━━━ Учебный текст ━━━

Гегель писал о том, что произведения символической архитектуры надо читать как книги, хотя им самим не предшествует никакая книга (они, собственно, и есть первокниги человечества). Одним из главных упреков архитектуре сталинского времени было то, что она «не прочитывается», не соответствует эйдосам коллективной речи. Эту культуру интересует прежде всего не литература, как полагают многие, а речь, стихия устного народного высказывания. Здания делились на «наши» и «ненаши» по речевому признаку, и по определению не могли соответствовать идеалу, который был бы сформулирован непротиворечиво. Позиция Сталина была неуязвимой не потому, что он знал нечто неведомое другим, а потому что его деперсонализованное имя одним давало жить, а других обрекало на смерть.

━━━ Раздел данных ━━━

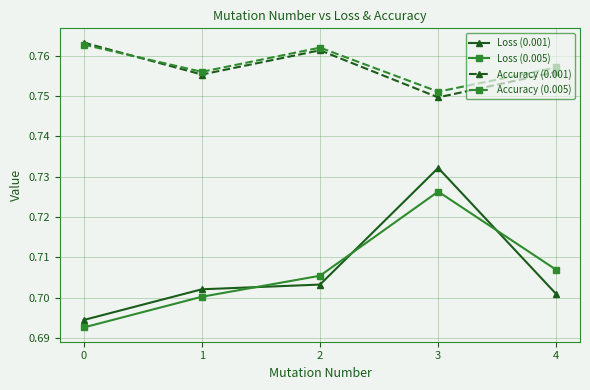

What are all the series names shown in the legend?

Loss (0.001), Loss (0.005), Accuracy (0.001), Accuracy (0.005)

━━━

#### Задания:
[1] Ответьте на вопросы по тексту об архитектуре сталинского времени:
(а) Как, по словам Гегеля, надо читать произведения символической архитектуры?
(б) В чем состоял один из главных упреков архитектуре сталинского времени?
(в) По какому признаку здания делились на «наши» и «ненаши»?
[2] Напишите продолжение текста об архитектуре сталинского времени, начиная после его последнего предложения.

#### Ответы по заданиям:
[1]
(а) Их надо читать как книги.
(б) В том, что она «не прочитывается» и не соответствует эйдосам коллективной речи.
(в) По речевому признаку.

[2]
Проблематику жизнестроительства сталинская культура унаследовала от революционного авангарда, а он, в свою очередь, от традиции русского космизма. Жизнестроителями были на свой особый лад и Соловьев, и Малевич, и Каганович, хотя само слово они понимали совершенного по-разному. Впрочем, во всех трех случаях слово животворит. Специфика России состоит в том, что любые западные идеи получают в ней утрированную, сверхрадикальную форму, так что Запад, с одной стороны, сначала восхищается бескомпромиссностью своих русских сторонников, а с другой, по прошествии некоторого времени, не перестает удивляться разрушительным последствиям экспериментов.

Сталинская культура ставит себя на службу человеку, выступает против обезличивания и стандартизации, за учет индивидуальности и даже за «интимность». Каждая мраморная скамейка в метро рассматривается как еще одно проявление заботы о человеке. Эта культура также стремится быть художественной во всем и возвышаться над бытом, который всячески старались усовершенствовать авангардисты первого послереволюционного десятилетия. Она одержима плодовитостью, любая угроза потенции воспринимается ей очень серьезно. При всем этом она склонна создавать миражи и фантасмагории, потому что ей есть что скрывать и не допускать в свое лоно. В результате патетически создаваемый мир Добра зеркально дублирует вытесняемый мир Зла. Особенно хорошо это прослеживается на примере метро и ВДНХ.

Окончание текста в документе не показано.